Limitations and Future Work
The majority of our paper analyzes debate as a concept; the experiments above are quite preliminary. In the future we’d like to do more difficult visual experiments and eventually experiments in natural language. The judges should eventually be humans (or models trained from sparse human judgements) rather than ML models that metaphorically represent humans. The agents should eventually be powerful ML systems that do things humans can't directly comprehend. It will also be important to test debates over value-laden questions where human biases play a role, testing if it’s possible to get aligned behavior from biased human judges.

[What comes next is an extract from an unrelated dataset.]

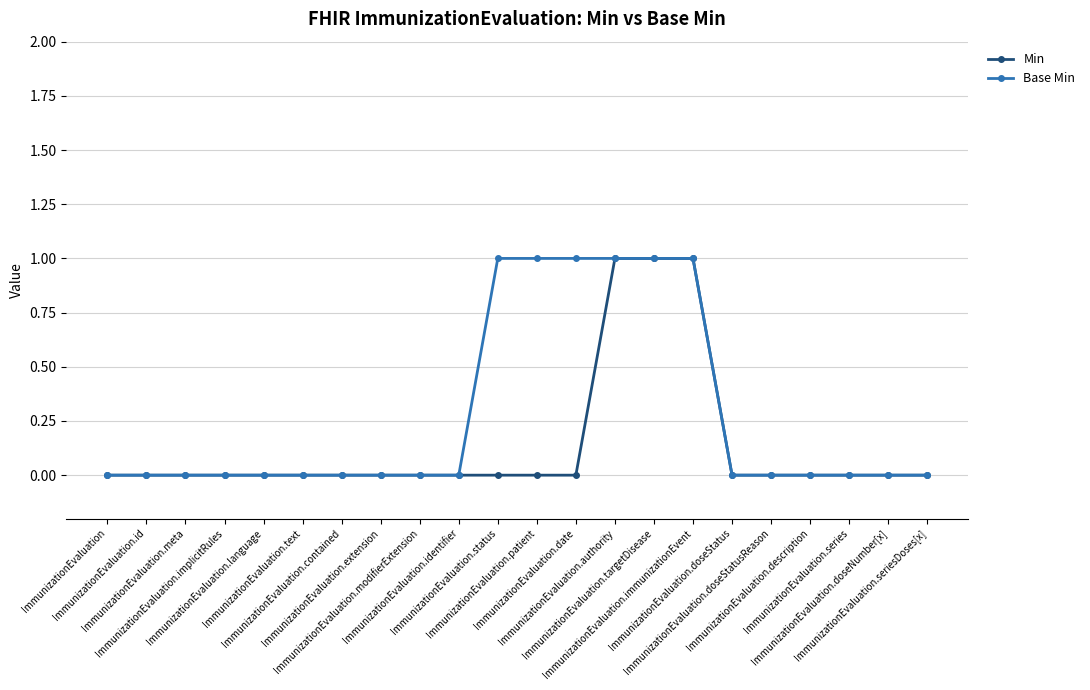

True or false: Base Min has a value of 0 at ImmunizationEvaluation.doseStatus.

True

Even with these improvements, there are some fundamental limitations to the debate model that may require it to be improved or augmented with other methods. Debate does not attempt to address issues like adversarial examples or distributional shift — it is a way to get a training signal for complex goals, not a way to guarantee robustness of such goals (which would need to be achieved via additional techniques). There is also no guarantee that debate will arrive at optimal play or correct statements — self play has worked well in practice for Go and other games but we have no theoretical guarantees about its performance. Agents trained to debate use more computation than those trained to directly give an answer (even a bad/unsafe answer), so it’s possible debate could fail to be competitive with cheaper/less safe methods. Finally, humans might simply be poor judges, either because they are not smart enough to make good judgements even after the agents zoom in on the simplest possible disputed facts, or because they are biased and will believe whatever they want to believe. Most of these points are empirical questions that we hope to investigate.
If debate or a similar approach works, it will make future AI systems safer by keeping them aligned to human goals and values even if AI grows too strong for direct human supervision. Even for weaker systems that humans can supervise, debate could make the alignment task easier by reducing the sample complexity required to capture goals below the sample complexity required for strong performance at a task.